- Church: Episcopal Church
- Diocese: South Florida
- Elected: May 23, 1956
- In office: 1956–1961
- Predecessor: Martin J. Bram
- Successor: William L. Hargrave

Orders
- Ordination: February 1925 by Henry J. Mikell
- Consecration: October 18, 1956 by Henry Knox Sherrill

Personal details
- Born: February 6, 1898 Atlanta, Georgia, United States
- Died: July 31, 1961 (aged 63) London, England
- Denomination: Anglican
- Parents: Frank Hamilton Moses & Cora Mina Thibadeau
- Spouse: Cornelia Chaffee
- Children: 3

= William F. Moses =

American prelate of Episcopal church

William Francis Moses (February 6, 1898 - July 31, 1961) was an American prelate of the Episcopal Church, who served as Suffragan Bishop of South Florida from 1956 till 1961.

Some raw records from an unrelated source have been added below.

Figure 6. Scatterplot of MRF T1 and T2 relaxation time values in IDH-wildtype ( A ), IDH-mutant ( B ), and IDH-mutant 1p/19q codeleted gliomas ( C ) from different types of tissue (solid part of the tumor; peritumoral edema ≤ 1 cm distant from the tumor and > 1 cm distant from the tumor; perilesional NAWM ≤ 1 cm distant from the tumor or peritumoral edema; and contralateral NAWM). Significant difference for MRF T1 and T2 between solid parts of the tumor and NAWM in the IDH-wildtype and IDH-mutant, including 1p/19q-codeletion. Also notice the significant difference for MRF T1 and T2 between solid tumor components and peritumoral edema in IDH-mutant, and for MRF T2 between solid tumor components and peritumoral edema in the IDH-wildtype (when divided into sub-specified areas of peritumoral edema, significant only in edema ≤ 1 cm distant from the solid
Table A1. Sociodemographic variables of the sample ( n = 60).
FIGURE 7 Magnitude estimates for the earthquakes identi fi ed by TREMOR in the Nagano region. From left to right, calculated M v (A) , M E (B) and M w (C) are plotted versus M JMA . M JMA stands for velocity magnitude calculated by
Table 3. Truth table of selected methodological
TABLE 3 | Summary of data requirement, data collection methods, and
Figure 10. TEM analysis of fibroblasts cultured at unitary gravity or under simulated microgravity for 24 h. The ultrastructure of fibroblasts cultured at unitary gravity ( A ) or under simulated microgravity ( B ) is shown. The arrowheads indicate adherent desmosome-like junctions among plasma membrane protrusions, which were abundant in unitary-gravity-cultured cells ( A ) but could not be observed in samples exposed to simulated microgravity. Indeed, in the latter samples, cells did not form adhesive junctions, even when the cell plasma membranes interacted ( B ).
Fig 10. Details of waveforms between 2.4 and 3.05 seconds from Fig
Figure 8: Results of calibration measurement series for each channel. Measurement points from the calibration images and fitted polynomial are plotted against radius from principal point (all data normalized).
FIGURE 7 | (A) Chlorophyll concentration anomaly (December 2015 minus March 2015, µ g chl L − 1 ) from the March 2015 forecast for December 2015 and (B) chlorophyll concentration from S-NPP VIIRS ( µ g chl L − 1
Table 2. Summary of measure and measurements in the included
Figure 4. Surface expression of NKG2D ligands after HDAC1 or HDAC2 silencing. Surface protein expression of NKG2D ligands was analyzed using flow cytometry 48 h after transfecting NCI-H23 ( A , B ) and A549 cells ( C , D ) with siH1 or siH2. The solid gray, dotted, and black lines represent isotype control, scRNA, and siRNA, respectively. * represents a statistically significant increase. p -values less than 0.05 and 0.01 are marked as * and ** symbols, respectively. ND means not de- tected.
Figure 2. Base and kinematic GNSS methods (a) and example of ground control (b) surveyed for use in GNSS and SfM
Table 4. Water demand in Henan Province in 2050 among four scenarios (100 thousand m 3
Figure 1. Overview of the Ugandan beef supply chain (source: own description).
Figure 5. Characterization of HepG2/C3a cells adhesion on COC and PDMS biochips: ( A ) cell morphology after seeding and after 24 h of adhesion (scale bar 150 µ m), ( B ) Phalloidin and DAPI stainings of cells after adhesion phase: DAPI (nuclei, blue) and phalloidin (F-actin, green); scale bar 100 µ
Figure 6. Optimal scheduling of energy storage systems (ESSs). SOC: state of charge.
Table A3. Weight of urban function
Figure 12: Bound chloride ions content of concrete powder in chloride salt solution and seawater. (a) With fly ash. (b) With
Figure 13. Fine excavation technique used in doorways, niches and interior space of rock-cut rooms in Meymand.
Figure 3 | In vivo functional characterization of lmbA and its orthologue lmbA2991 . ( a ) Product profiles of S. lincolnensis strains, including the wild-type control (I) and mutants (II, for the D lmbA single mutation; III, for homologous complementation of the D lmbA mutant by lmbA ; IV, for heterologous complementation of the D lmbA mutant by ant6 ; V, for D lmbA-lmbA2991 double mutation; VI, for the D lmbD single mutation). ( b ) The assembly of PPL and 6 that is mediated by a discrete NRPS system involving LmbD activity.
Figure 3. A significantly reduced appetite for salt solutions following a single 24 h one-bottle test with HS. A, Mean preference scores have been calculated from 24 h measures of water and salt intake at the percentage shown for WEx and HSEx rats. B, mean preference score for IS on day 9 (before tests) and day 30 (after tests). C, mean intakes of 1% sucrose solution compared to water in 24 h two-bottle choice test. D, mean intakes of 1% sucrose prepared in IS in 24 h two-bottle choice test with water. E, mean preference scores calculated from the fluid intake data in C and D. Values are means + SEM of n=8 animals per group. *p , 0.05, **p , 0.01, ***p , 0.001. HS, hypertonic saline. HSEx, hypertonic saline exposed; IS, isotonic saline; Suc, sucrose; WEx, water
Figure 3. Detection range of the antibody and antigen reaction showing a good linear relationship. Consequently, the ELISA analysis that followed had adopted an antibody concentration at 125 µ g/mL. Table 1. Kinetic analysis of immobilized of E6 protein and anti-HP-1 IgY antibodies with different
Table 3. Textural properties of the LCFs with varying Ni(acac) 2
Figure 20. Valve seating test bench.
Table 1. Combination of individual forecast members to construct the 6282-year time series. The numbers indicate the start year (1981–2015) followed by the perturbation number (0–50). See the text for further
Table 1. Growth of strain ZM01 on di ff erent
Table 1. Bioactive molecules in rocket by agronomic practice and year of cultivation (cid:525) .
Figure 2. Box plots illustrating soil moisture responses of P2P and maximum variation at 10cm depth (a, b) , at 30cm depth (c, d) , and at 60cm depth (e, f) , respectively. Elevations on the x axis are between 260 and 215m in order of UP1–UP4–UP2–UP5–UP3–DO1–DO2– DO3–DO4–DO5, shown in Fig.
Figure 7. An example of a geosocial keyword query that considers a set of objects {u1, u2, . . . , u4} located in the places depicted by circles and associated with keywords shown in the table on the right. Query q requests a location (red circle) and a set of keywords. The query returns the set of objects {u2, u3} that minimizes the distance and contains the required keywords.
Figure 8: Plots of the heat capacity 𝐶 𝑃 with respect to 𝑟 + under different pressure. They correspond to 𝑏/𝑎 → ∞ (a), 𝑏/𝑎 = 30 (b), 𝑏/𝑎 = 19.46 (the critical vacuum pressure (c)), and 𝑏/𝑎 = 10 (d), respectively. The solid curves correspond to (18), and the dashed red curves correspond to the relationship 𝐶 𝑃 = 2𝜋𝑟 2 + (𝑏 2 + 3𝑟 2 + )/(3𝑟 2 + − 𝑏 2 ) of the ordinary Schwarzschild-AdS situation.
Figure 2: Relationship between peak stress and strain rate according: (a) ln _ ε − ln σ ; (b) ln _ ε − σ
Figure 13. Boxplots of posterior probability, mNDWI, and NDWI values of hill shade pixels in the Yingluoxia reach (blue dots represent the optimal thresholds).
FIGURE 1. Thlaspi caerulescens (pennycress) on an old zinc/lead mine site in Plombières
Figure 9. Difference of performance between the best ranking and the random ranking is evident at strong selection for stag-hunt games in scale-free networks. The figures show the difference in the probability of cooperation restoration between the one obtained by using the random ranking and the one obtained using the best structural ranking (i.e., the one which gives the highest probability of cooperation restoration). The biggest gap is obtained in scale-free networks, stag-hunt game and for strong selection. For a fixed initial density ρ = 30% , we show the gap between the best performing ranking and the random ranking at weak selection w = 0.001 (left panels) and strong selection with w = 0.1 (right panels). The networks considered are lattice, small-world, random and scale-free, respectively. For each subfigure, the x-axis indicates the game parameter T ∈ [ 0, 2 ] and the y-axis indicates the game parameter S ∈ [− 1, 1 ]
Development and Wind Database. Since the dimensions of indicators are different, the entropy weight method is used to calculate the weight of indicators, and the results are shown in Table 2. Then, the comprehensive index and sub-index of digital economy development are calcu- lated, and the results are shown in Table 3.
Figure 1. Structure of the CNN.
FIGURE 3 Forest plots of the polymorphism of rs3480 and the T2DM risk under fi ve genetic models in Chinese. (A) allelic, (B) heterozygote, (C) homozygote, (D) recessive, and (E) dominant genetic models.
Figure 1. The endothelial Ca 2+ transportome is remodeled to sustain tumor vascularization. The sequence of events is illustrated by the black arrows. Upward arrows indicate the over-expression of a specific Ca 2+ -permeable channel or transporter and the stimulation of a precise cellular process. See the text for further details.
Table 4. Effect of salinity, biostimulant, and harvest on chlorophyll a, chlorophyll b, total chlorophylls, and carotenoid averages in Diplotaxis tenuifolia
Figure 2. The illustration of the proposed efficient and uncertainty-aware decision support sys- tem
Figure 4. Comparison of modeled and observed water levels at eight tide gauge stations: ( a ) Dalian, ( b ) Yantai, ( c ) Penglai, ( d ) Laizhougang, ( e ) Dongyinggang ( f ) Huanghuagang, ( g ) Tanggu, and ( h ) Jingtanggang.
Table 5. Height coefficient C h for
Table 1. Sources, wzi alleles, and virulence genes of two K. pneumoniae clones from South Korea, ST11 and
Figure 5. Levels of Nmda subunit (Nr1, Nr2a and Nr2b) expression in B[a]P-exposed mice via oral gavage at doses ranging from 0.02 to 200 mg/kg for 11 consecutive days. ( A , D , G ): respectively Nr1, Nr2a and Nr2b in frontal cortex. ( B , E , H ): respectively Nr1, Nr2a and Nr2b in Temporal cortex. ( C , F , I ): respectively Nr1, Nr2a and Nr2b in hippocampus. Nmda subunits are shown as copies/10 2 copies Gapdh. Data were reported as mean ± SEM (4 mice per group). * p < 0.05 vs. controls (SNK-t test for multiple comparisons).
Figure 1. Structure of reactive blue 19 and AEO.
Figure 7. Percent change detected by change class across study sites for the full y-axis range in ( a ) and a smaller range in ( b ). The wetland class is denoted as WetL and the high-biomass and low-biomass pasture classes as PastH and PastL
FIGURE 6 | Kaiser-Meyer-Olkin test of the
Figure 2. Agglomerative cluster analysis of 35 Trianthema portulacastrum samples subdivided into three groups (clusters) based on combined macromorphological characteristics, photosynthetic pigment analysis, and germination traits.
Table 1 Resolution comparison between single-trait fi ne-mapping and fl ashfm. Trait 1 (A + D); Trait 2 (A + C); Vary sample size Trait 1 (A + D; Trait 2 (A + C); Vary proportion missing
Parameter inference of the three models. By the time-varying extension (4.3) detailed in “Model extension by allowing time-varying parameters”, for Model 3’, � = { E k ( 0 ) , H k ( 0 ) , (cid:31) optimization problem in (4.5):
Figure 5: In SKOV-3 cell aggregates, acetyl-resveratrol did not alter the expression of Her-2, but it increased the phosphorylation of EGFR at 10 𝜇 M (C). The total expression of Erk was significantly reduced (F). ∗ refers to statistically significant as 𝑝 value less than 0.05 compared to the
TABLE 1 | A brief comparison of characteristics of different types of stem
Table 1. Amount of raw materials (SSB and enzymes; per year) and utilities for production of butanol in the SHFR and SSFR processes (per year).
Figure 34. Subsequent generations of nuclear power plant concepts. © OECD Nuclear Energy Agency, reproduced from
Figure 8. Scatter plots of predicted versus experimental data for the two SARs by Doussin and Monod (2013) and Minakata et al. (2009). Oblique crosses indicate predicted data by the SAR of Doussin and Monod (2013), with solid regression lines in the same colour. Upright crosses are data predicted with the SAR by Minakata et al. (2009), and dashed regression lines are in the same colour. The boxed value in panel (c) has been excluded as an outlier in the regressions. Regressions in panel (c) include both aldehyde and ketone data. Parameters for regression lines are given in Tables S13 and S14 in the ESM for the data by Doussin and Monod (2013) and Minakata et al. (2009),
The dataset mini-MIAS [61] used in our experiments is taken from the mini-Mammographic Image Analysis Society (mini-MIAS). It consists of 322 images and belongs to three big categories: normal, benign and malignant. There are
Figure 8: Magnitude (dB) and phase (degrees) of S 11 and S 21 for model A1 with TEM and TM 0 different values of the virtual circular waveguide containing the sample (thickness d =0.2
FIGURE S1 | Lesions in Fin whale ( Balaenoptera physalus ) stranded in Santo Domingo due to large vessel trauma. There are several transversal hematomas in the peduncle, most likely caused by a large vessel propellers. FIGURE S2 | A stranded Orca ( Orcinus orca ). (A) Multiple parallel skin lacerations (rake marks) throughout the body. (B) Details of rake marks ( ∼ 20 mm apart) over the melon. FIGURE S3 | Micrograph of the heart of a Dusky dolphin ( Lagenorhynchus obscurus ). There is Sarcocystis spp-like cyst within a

==Early life and education==
Moses was born on February 6, 1898, in Atlanta, Georgia, the son of Frank Hamilton Moses and Cora Mina Thibadeau. He was educated at the public high school of Atlanta and then at the Georgia School of Technology. On April 2, 1923, he married Cornelia Chaffee, and together had three children. In 1924, he graduated in theology from the University of the South, and was awarded a Doctor of Divinity by the same university in 1956.

==Ordained ministry==
Moses was ordained deacon in June 1924 and priest in February 1925 by Bishop Henry J. Mikell of Atlanta. He was in charge of the Church of St James in Cedartown, Georgia, and of the Church of the Ascension in Cartersville, Georgia, between 1924 and 1929. From 1929 till 1930, he served as priest-in-charge of Grace Church in Sheffield, Alabama, and St John's Church in Tuscumbia, Alabama. In 1930, he became rector of All Saints' Church in Lakeland, Florida, a post he retained till 1952. From 1952 till 1956, he was rector of the Church of the Redeemer in Sarasota, Florida.

==Suffragan Bishop==
On May 23, 1956, Moses was elected Suffragan Bishop of South Florida during a diocesan convention, and was consecrated on October 18, 1956, in the Church of the Redeemer in Sarasota, Florida, by Presiding Bishop Henry Knox Sherrill. Bishop Moses' episcopacy was short lived like his predecessor's, after suffering a heart attack on July 26, 1961, during a trip to England. He died in a London hospital on July 31, 1961.